MAS ...
O acórdão anteriormente referido se, a meu ver, tem toda a razão quanto à não integração da conduta da arguida, no que respeita aos ali identificados CC, FF e EE, na descrição que o Código Penal faz do crime de maus tratos - não está, contudo, isento de críticas.
Exactamente na parte que lhe deu o "picante" imprescindível ao seu extravasamento mediático, e que passo a transcrever:
E podemos dar a resposta quanto aos factos deste recurso mesmo com uma pergunta:
Qual é o bom pai de família que, por uma ou duas vezes, não dá palmadas no rabo dum filho que se recusa ir para a escola, que não dá uma bofetada a um filho que lhe atira com uma faca ou que não manda um filho de castigo para o quarto quando ele não quer comer?
Quanto às duas primeiras, pode-se mesmo dizer que a abstenção do educador constituiria, ela sim, um negligenciar educativo. Muitos menores recusam alguma vez a escola e esta tem - pela sua primacial importância - que ser imposta com alguma veemência. Claro que, se se tratar de fobia escolar reiterada, será aconselhável indagar os motivos e até o aconselhamento por profissionais. Mas, perante uma ou duas recusas, umas palmadas (sempre moderadas) no rabo fazem parte da educação.
Do mesmo modo, o arremessar duma faca para mais a quem o educa, justifica, numa educação sã, o realçar perante o menor do mal que foi feito e das suas possíveis consequências. Uma bofetada a quente não se pode considerar excessiva.
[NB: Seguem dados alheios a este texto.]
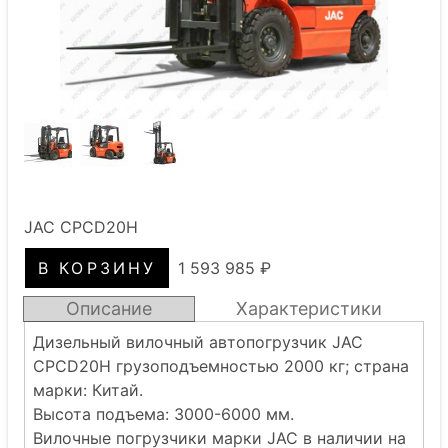
JAC CPCD20H
1 593 985 ₽
Описание
Характеристики
Дизельный вилочный автопогрузчик JAC
CPCD20H грузоподъемностью 2000 кг; страна
марки: Китай.
Высота подъема: 3000-6000 мм.
Вилочные погрузчики марки JAC в наличии на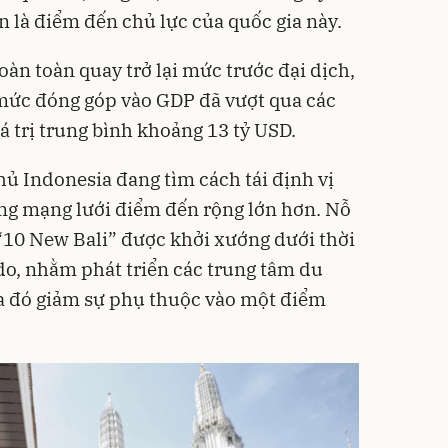
n là điểm đến chủ lực của quốc gia này.
àn toàn quay trở lại mức trước đại dịch,
 mức đóng góp vào GDP đã vượt qua các
á trị trung bình khoảng 13 tỷ USD.
hủ Indonesia đang tìm cách tái định vị
ng mạng lưới điểm đến rộng lớn hơn. Nỗ
“10 New Bali” được khởi xướng dưới thời
o, nhằm phát triển các trung tâm du
ua đó giảm sự phụ thuộc vào một điểm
Quanto à imposição de ida para o quarto por o EE não querer comer a salada, pode-se considerar alguma discutibilidade. As crianças geralmente não gostam de salada e não havia aqui que marcar perante elas a diferença. Ainda assim, entendemos que a reacção da arguida também não foi duma severidade inaceitável. No fundo, tratou-se dum vulgar caso de relacionamento entre criança e educador, duma situação que acontece, com vulgaridade, na melhor das famílias.
Estas considerações são:
1º Desnecessárias para a decisão jurídica da questão em análise;
2º Correspondem a concepções de quem as subscreve, que não deviam importar para o caso;
3º No contexto em que são referidas - num processo em que se analisa o relacionamento de funcionária com jovens deficientes numa instituição que os acolhe - são, evidentemente, susceptíveis de transmitirem uma mensagem de condescendência para com comportamentos educativos desadequados, que não raro andam paredes-meias com o mau trato e, se não forem parados a tempo, nele acabam (como, no caso concreto, se viu relativamente a BB).
Separadas as águas, da parte decisória do acórdão e dos considerandos constantes da sua fundamentação, a notícia teria prestado um bom serviço à reflexão e ao debate público sobre a responsabilidade das decisões dos tribunais pela mensagem pública que transmitem para além do que é tecnicamente a "decisão", mormente dos tribunais superiores, e particularmente em área tão sensível como esta.
Não o tendo feito, é uma má notícia!